Investors have reacted warily to comments by Spain's prime minister that he will not accept certain conditions in return for a European Central Bank (ECB) proposal to buy Spanish government bonds.
In his first televised interview since being elected in November, Mariano Rajoy warned that there are "certain red lines" he will not cross if Spain asks for help from the eurozone's bailout funds, which would trigger the bond buying under strict conditions.
He did not name the conditions, but said separately in the interview that he does not want to cut Spanish pension benefits because retired Spaniards with no way to supplement their monthly state payments would be hit harder than the rest of the country's population.
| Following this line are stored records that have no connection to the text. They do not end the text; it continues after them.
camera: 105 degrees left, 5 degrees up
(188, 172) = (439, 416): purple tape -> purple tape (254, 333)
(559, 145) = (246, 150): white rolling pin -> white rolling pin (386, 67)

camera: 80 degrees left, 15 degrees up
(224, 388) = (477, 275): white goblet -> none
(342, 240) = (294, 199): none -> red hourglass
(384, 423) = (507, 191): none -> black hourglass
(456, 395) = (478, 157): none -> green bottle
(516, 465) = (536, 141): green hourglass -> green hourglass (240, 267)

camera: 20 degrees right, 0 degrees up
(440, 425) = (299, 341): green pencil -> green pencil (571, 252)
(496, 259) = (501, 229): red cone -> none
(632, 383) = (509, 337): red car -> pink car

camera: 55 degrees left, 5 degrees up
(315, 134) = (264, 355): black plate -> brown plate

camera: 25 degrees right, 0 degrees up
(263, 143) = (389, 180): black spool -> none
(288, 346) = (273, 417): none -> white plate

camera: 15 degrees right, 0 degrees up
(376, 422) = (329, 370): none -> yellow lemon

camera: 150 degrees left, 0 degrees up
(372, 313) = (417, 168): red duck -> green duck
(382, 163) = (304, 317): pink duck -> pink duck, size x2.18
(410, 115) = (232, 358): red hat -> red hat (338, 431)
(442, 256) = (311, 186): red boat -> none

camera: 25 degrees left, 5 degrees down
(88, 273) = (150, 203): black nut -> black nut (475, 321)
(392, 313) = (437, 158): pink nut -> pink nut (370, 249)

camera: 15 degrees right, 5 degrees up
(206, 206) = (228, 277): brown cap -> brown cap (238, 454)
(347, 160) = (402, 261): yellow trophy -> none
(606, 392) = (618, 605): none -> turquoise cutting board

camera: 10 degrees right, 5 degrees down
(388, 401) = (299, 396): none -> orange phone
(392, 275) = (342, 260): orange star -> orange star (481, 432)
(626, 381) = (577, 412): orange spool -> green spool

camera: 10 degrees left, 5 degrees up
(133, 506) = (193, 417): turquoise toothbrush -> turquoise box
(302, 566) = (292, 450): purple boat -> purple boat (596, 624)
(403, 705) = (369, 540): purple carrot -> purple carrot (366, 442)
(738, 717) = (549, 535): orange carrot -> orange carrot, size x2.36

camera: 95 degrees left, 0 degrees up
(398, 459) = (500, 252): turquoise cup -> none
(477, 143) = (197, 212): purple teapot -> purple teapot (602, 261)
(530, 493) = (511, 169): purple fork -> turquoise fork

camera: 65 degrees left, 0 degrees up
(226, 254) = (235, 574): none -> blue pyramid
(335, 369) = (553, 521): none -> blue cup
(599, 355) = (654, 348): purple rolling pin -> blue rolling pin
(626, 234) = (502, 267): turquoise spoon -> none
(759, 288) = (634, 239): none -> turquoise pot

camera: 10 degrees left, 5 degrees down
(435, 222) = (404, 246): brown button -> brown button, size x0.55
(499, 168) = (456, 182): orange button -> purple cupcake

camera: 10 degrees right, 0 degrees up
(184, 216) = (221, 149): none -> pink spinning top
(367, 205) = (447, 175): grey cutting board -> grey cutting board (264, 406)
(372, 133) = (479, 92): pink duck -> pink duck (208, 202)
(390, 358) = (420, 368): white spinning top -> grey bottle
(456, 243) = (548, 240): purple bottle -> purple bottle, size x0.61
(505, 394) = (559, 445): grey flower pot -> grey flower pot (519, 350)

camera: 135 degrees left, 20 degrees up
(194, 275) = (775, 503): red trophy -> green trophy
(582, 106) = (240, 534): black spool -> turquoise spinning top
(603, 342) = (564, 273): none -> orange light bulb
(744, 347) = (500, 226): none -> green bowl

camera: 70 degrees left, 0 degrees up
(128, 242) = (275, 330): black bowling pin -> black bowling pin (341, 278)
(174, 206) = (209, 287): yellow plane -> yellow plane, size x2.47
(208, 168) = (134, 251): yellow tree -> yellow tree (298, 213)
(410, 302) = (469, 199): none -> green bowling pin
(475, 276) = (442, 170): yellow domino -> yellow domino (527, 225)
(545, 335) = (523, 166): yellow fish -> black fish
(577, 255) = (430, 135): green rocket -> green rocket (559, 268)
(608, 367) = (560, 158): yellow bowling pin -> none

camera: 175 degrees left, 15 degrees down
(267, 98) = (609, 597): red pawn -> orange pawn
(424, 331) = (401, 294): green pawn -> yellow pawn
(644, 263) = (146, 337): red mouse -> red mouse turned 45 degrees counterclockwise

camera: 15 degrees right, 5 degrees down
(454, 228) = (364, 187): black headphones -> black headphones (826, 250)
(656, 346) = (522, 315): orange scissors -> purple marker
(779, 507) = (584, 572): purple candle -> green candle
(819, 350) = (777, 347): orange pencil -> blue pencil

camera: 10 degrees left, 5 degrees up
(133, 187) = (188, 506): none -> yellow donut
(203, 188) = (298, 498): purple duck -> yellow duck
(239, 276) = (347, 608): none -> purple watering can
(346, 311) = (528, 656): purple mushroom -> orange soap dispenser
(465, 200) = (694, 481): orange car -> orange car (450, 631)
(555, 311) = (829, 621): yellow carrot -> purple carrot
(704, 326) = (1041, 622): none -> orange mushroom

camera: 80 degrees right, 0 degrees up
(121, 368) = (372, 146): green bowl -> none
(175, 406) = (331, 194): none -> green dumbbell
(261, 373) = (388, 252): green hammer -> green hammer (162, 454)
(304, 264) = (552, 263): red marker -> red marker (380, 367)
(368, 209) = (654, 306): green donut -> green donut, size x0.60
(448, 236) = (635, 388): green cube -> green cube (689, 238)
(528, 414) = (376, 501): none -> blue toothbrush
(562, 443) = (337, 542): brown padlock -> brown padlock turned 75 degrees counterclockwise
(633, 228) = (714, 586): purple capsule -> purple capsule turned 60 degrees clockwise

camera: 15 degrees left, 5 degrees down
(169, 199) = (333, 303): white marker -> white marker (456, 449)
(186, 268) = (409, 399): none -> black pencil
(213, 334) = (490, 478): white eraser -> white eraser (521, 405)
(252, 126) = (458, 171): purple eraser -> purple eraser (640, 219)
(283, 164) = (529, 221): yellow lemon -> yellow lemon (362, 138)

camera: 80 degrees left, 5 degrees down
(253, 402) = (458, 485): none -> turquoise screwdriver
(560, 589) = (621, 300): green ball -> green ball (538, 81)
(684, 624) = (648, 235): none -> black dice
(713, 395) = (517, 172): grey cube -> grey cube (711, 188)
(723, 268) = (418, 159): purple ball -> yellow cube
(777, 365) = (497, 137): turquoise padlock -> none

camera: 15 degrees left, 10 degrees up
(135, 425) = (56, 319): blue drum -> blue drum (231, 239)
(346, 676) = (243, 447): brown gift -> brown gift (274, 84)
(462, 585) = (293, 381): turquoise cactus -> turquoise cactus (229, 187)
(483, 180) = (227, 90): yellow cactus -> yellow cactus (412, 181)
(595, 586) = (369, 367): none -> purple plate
Analysts warned that a drop in Spain's borrowing rate since the ECB programme was announced last week might reverse if Mr Rajoy resists pressure to accept conditions that may be imposed in return for the bond buying.
"Given that Spanish borrowing costs have fallen substantially since the ECB announcement last week it would appear that Spain feels less pressure to acquiesce than it did this time last week, thus creating further potential for disappointment as politicians contrive to grab defeat from the jaws of victory," said Michael Hewson, senior market analyst at CMC Markets.
The yield on Spain's benchmark 10-year bonds was up 0.04% to 5.72% in trading. Despite the rise, the yield is markedly lower than when ECB announced its plan. Rates of 7% or more are considered unsustainable, and prompted Greece, Ireland and Portugal to ask for bailouts of their public finances.
Spain has accepted a bailout of up to 100 billion euro (128 billion US dollars) to save its banking system, which was hit hard by a property boom gone bust. The country wants to avoid a full-blown bailout though.
Mr Rajoy was meeting Finland's prime minister, Jyrki Katainen, in Madrid.
"Spain deserves to have lower interest rates after all they have done," Mr Katainen said at a Madrid business forum, referring to economically painful austerity measures pushed through by Mr Rajoy this year that have raised taxes and cut government spending.
Spain is in a deep recession with unemployment of nearly 25%, the highest in the eurozone.